まとめ|「動くもの+光」で方式を決めれば迷わない
メカシャッターと電子シャッターは、どちらが優れているという関係ではなく、撮影シーンによって向き不向きがはっきり分かれる道具です。無音・無振動・超高速連写を得意とする電子シャッターと、歪み・フリッカー・ストロボに強いメカシャッター。その中間をとる電子先幕。この3つを、被写体が動くか、照明やストロボを使うか、という2つの軸で選べば、設定で迷うことはなくなります。

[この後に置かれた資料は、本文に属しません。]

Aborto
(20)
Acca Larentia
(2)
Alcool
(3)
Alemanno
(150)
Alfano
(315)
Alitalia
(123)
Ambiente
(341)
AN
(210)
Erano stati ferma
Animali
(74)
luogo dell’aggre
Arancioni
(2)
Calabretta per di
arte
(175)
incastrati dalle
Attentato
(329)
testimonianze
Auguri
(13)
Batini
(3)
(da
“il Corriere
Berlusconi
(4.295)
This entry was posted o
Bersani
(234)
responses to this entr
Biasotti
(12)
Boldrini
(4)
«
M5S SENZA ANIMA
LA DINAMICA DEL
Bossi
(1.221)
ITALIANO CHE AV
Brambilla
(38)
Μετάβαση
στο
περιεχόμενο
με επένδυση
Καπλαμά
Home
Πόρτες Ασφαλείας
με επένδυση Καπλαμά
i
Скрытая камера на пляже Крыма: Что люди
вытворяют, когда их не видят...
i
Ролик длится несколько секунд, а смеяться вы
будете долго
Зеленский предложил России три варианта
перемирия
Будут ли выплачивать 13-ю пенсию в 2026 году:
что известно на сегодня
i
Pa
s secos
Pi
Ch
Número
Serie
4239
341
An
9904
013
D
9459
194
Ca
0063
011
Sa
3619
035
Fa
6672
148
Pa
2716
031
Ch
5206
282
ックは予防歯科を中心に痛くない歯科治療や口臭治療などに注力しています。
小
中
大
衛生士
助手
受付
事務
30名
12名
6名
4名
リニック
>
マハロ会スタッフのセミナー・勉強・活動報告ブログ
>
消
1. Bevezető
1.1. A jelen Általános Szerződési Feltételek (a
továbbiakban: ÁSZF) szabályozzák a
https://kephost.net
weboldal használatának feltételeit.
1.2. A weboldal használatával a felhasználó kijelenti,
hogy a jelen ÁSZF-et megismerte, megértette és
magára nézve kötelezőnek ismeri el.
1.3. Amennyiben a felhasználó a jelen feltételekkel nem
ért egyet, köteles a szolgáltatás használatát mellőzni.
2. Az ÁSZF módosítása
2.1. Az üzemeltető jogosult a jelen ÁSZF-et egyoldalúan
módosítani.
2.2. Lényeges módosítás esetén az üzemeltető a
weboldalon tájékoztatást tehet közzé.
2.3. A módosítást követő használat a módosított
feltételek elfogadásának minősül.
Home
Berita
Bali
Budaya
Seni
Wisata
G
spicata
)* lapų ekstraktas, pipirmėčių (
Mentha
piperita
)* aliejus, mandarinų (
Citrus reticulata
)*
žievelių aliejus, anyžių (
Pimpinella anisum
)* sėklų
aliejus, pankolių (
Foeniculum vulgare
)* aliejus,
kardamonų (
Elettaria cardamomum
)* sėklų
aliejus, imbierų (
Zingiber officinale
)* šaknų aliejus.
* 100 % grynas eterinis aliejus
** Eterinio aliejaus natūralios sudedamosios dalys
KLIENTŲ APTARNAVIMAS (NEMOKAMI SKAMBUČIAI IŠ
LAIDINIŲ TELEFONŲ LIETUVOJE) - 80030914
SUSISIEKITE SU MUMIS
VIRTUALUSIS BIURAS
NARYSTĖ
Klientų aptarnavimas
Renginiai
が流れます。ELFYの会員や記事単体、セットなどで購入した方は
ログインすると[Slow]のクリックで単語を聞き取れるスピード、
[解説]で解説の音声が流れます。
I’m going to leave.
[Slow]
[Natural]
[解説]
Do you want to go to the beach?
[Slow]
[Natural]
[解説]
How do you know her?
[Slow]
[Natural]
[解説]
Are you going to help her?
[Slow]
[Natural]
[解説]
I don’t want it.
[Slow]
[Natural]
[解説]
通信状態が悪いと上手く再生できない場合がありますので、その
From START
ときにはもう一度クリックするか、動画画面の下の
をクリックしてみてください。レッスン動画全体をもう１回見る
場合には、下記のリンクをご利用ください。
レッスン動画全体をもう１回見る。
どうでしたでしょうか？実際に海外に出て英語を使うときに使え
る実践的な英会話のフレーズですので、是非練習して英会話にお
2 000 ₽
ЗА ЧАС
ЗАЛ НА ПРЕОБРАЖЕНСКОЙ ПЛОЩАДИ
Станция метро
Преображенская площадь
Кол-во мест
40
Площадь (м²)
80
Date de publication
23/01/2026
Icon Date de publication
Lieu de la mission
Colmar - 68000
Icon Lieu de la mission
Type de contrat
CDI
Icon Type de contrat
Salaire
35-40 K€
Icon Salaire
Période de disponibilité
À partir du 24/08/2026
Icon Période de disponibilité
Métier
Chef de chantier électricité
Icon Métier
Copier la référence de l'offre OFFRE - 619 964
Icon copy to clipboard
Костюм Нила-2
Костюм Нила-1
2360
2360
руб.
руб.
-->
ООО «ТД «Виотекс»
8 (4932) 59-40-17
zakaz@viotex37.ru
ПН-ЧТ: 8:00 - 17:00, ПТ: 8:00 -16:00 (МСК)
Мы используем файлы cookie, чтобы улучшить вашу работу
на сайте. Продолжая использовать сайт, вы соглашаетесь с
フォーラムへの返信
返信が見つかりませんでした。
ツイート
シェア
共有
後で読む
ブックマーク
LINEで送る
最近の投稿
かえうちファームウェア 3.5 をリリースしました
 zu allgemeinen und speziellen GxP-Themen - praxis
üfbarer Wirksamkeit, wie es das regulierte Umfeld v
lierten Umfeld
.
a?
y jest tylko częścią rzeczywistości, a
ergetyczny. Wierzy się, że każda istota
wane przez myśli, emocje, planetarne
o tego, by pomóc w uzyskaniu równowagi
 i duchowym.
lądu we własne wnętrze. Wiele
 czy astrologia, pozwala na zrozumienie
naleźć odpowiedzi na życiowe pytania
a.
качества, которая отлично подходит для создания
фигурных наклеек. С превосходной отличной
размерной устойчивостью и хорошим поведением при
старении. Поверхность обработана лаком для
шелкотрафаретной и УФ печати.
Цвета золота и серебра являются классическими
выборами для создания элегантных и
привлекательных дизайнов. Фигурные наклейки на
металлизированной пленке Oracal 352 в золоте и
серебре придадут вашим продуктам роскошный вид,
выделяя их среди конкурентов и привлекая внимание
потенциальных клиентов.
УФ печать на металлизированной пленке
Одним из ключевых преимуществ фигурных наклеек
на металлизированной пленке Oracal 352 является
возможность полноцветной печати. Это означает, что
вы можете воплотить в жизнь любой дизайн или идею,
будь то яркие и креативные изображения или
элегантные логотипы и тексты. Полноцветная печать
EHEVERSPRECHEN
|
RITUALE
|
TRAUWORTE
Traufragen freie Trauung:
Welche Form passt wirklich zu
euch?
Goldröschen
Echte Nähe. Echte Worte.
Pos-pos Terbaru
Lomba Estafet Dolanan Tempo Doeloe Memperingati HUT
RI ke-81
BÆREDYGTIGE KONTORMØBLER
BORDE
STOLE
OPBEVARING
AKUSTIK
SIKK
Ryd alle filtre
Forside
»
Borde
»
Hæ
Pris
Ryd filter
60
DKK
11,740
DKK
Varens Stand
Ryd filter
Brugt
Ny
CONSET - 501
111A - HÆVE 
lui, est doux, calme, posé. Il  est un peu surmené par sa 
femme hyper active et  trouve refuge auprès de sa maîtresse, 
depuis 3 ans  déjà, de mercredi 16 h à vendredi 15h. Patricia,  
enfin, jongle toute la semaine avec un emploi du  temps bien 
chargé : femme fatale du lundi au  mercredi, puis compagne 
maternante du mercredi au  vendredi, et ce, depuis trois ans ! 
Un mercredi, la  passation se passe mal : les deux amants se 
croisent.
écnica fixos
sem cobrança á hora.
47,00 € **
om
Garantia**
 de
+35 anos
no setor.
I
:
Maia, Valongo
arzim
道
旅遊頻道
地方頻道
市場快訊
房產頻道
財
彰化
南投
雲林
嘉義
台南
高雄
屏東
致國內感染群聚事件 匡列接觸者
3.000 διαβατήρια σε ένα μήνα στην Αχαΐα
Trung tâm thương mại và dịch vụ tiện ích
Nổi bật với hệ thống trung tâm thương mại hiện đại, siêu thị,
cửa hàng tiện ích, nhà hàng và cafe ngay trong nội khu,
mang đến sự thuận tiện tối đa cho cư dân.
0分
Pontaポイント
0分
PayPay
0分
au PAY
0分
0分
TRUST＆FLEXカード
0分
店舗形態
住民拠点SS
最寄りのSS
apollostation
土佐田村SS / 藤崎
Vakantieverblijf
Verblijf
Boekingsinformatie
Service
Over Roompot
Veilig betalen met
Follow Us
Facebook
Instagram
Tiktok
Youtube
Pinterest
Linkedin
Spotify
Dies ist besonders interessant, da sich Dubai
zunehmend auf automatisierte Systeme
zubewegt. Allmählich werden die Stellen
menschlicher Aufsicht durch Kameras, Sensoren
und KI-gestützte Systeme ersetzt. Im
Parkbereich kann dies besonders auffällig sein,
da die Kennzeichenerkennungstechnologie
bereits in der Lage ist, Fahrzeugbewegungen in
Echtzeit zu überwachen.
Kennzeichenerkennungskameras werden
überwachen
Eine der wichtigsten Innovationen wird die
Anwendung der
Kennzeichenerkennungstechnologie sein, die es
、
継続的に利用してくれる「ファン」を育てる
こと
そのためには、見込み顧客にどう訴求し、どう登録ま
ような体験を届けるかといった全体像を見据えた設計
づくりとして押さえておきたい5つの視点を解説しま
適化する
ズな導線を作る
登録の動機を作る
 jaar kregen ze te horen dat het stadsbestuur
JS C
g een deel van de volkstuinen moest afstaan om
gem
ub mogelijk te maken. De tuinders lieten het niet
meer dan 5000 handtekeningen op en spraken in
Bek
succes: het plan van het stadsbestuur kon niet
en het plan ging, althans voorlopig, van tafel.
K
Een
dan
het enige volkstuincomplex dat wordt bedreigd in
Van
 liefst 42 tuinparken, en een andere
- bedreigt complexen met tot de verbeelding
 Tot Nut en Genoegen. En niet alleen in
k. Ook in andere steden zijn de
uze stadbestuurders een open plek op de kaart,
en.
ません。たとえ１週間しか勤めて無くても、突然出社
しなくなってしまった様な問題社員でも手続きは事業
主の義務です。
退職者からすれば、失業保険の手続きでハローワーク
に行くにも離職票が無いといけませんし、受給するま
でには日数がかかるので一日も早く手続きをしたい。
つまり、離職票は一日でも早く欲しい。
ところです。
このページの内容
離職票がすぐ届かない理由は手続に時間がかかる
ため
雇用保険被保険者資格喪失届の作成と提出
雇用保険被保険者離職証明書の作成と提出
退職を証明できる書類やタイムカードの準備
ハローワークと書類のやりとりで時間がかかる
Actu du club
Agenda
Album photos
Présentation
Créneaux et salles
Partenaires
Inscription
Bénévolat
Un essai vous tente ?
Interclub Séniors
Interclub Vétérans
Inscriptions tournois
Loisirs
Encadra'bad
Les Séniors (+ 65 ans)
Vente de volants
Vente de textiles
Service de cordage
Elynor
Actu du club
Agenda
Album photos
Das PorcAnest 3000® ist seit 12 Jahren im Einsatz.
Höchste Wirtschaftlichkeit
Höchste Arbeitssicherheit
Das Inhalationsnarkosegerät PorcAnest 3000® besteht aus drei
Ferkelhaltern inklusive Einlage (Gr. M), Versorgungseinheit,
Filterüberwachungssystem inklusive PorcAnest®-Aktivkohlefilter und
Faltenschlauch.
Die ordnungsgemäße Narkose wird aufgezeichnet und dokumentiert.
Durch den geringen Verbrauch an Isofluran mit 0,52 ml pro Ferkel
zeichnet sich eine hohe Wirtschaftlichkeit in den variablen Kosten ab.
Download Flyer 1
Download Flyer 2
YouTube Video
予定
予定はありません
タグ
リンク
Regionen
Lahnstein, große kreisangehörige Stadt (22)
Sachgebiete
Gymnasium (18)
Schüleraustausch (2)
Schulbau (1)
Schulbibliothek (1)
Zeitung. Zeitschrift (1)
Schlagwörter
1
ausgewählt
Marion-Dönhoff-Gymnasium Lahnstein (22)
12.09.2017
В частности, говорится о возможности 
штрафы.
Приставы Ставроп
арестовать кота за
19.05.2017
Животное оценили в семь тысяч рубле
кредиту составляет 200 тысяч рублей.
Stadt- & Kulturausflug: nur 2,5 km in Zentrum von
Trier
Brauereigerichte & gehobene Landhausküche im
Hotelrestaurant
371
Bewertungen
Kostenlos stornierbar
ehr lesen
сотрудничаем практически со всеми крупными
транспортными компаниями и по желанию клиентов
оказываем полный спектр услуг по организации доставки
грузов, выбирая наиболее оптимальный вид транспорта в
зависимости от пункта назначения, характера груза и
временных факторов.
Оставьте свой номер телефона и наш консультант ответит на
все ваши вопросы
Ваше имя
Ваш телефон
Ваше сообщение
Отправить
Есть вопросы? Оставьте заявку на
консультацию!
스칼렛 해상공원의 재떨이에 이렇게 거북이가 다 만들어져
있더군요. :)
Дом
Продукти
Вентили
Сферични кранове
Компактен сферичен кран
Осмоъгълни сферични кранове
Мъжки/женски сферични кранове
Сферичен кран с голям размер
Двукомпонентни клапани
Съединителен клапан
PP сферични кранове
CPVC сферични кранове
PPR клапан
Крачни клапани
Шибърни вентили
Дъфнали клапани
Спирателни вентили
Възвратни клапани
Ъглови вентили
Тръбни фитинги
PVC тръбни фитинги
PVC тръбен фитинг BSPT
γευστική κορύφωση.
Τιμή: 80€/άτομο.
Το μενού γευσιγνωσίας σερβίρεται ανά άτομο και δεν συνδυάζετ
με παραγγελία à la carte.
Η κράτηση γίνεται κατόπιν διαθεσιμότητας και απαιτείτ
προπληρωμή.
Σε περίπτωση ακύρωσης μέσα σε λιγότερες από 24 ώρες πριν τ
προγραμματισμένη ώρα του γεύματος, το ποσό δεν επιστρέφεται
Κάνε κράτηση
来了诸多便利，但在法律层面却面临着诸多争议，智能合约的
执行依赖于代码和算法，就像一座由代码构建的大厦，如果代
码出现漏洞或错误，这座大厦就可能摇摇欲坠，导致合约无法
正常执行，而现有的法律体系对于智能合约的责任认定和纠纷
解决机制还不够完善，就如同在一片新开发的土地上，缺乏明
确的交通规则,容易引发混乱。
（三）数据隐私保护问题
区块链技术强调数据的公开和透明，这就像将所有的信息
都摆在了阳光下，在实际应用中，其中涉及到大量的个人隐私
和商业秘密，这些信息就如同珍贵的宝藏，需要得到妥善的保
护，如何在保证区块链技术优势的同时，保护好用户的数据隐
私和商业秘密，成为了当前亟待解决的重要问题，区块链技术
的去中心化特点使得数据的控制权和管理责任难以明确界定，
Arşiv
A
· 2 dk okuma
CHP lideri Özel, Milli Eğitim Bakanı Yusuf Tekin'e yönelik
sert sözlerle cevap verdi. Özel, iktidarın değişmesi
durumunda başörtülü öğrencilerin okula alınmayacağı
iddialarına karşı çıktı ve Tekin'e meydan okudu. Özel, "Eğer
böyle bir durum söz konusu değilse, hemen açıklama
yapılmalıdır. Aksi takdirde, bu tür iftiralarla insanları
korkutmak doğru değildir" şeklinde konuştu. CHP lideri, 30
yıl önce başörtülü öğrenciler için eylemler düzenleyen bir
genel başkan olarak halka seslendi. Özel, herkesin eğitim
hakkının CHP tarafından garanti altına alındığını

選び方に迷ったら、以下のポイントを思い出してください。
- 止まった被写体(風景・夜景・物撮り)は無振動の電子シャッターが有利
- 動く被写体(乗り物・スポーツ)は歪みを避けてメカシャッター、積層センサー機なら電子でもOK
- 蛍光灯・LED照明の室内はフリッカー対策できるメカシャッター+フリッカーレス
- ストロボを焚くならメカシャッター、同調速度は1/200〜1/250秒が目安
- メカシャッターの耐久回数は機種により約10万〜50万回程度が目安、電子は摩耗ゼロ
- 電子シャッターの連写は秒30〜120コマも可能だが高速メモリーカードが前提
- 普段は「メカ+電子オート」か「電子先幕」に任せ、こだわる場面だけ手動で固定
まずは自分のカメラの設定メニューで「シャッター方式」を開き、今どの方式になっているかを確認してみてください。そのうえで、次に撮りに行くシーンに合わせて方式を選ぶ——それだけで、歪みや縞といった「あとで気づくボツ」を確実に減らせます。ソニーα9 IIIのグローバルシャッターのように、弱点を技術で乗り越える機種も登場しています。仕組みを理解しておけば、これからのカメラ選びでも判断に迷いません。
※本記事のスペック・価格は2026年7月時点の各メーカー公式情報に基づきます。最新情報は各メーカー公式サイトでご確認ください。